Nous ne sommes plus au XXe siècle, et l’existentialisme chrétien est à son tour en crise. En tant que doctrine de la liberté, l’existentialisme est un individualisme. Or les défis politiques, économiques et écologiques de notre temps sont de nature éminemment communautaire. Dans ce sens, la nouvelle doctrine de l’amour est holistique : elle renvoie la valeur de chaque partie du système à l’intérêt général, planétaire, universel.

La liberté de l’amour du couple se trouve donc à la fois limitée par le souci du bien-être social, et étendue à un projet d’amour de nature cosmologique. Chaque famille a désormais pour tâche de contribuer à la réparation du monde terrestre. Le couple humain doit penser son projet de développement personnel dans le cadre plus large de l’écosystème.

Nous devons cependant rester prudents vis-à-vis de cet amour holistique, car il se présente à nous aujourd’hui sous le double visage d’un devoir écologiquement responsable et d’une fascination émotionnelle pour la Nature qui s’apparente à un nouveau romantisme.

Construire l’amour aujourd’hui

Aucun des divers aspects modernes de l’amour du couple que j’ai esquissés ici ne saurait être mis de côté, ni occuper seul le devant de la scène. L’amour romantique, sensuel, sentimental, émotionnel, érotique, passionnel et conflictuel, libre et décisionnel, service et don de soi, et enfin holistique, sont autant de composantes à bien considérer afin de maximiser les chances de réussite du couple. L’amour moderne est complexe et multiforme, et les promesses de mariage, plus que jamais d’actualité, ont à rendre compte de ce foisonnement de sens que chaque nouveau couple, quelle que soit son orientation sexuelle, recèle potentiellement en lui-même.

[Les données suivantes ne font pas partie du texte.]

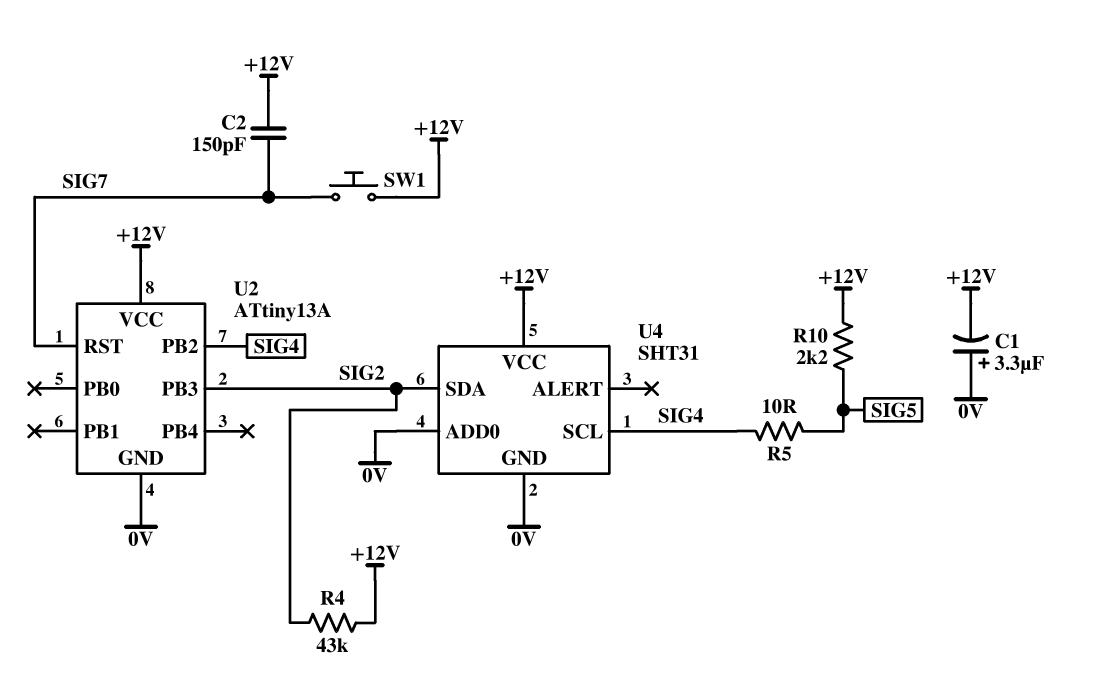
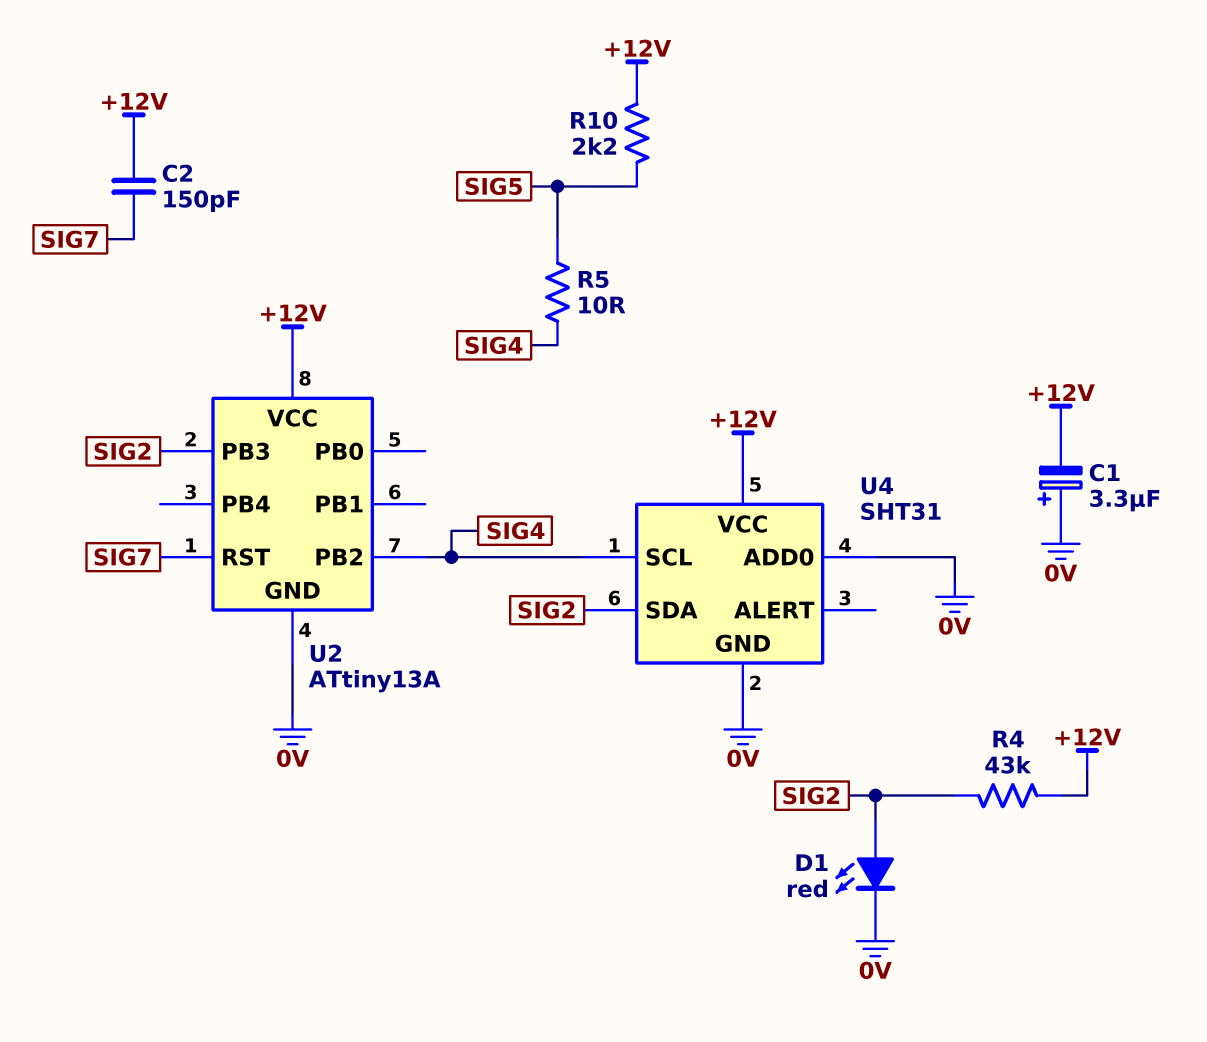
D1: none -> LED red (A SIG2, K 0V)
SW1: button (+12V, SIG7) -> none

Une réflexion sur « Les significations modernes de l’amour du couple »

  1. Bonjour,

    Merci pour votre beau texte dont je partage tout à fait le point de vue, ainsi que la très belle conclusion.

    Sans vouloir donc critiquer votre approche, bien au contraire, je me demande cependant si elle ne se heurte pas à des écueils trop grands (Freud disait : « Je ne puis pas être optimiste et me distingue des pessimistes uniquement parce que le mal, la sottise et la folie ne me mettent pas hors de moi, pour cette simple raison que je les ai à l’avance acceptés comme appartenant à la structure du monde »).( Et il paraît qu’un passage du Talmud affirme que « faire un couple, c’est aussi difficile que de traverser la mer rouge »).

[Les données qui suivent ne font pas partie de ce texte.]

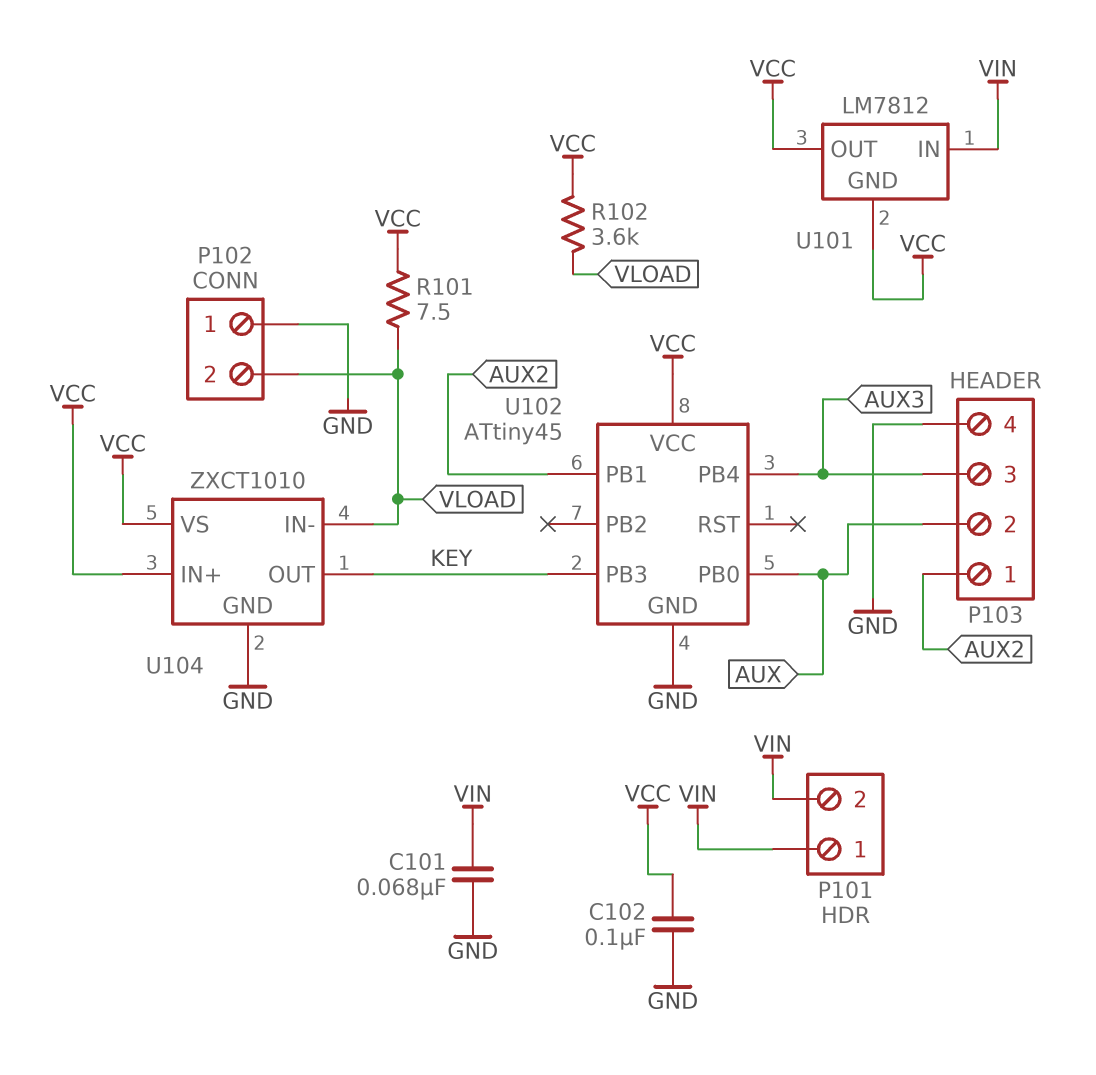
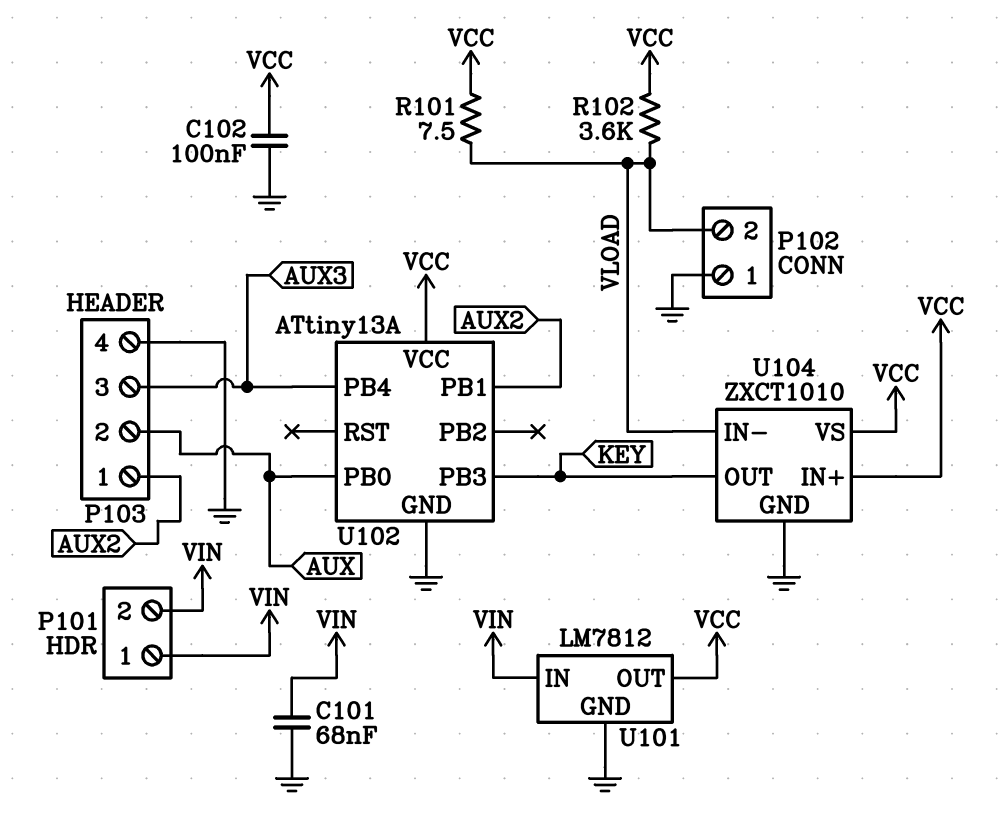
U101 pin GND: VCC -> GND
U102: ATtiny45 -> ATtiny13A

    Il se trouve que de retour aujourd’hui d’un culte de la Réformation dans ma paroisse luthérienne, d’une excellente prédication, et d’un très riche ordre du culte, j’ai eu cependant un peu la même impression d’un décalage entre une approche idéale (ou idéaliste) et une réalité (ou un contexte) implacable.

    Ce décalage va déjà sans dire entre les textes bibliques et la réalité, mais là je fais plutôt allusion au traitement qu’en a fait le (ou la) « ministre de la Parole ».

    Quand il (ou elle) dit par exemple: « Que nul ne vive pour lui-même ! », il (elle) reprend sans doute une parole biblique, et l’auditeur moderne comprend très bien que cela signifie « Que nul ne vive QUE pour lui-même », il n’empêche, le décalage entre l’époque où cette recommandation a été émise et notre époque est flagrant.

    D’ailleurs, si l’on cherche un verset biblique prônant l’amour de soi, on n’en trouvera tout simplement aucun (à part peut-être Proverbe 19, 8 ), car ce sentiment était tout simplement… « tabou »… à l’époque.

    Or, tout le monde sait qu’il en est tout à fait autrement aujourd’hui : je me souviens même d’avoir lu récemment dans un magazine que la première de cinq règles pour être heureux c’était de « s’aimer soi-même »  (je cite quand même les 4 suivantes : -Faire le bien, -Pardonner, – Ne faire du mal à personne, -rester positif)….

    Certes, je suis conscient que ma question en recouvre beaucoup d’autres et qu’on ne peut pas dénouer d’un coup tant de questions nouées entre elles, mais je me suis dit : pourquoi ne pas l’exprimer telle quelle ici ? Merci, donc, de m ’en avoir donné l’occasion.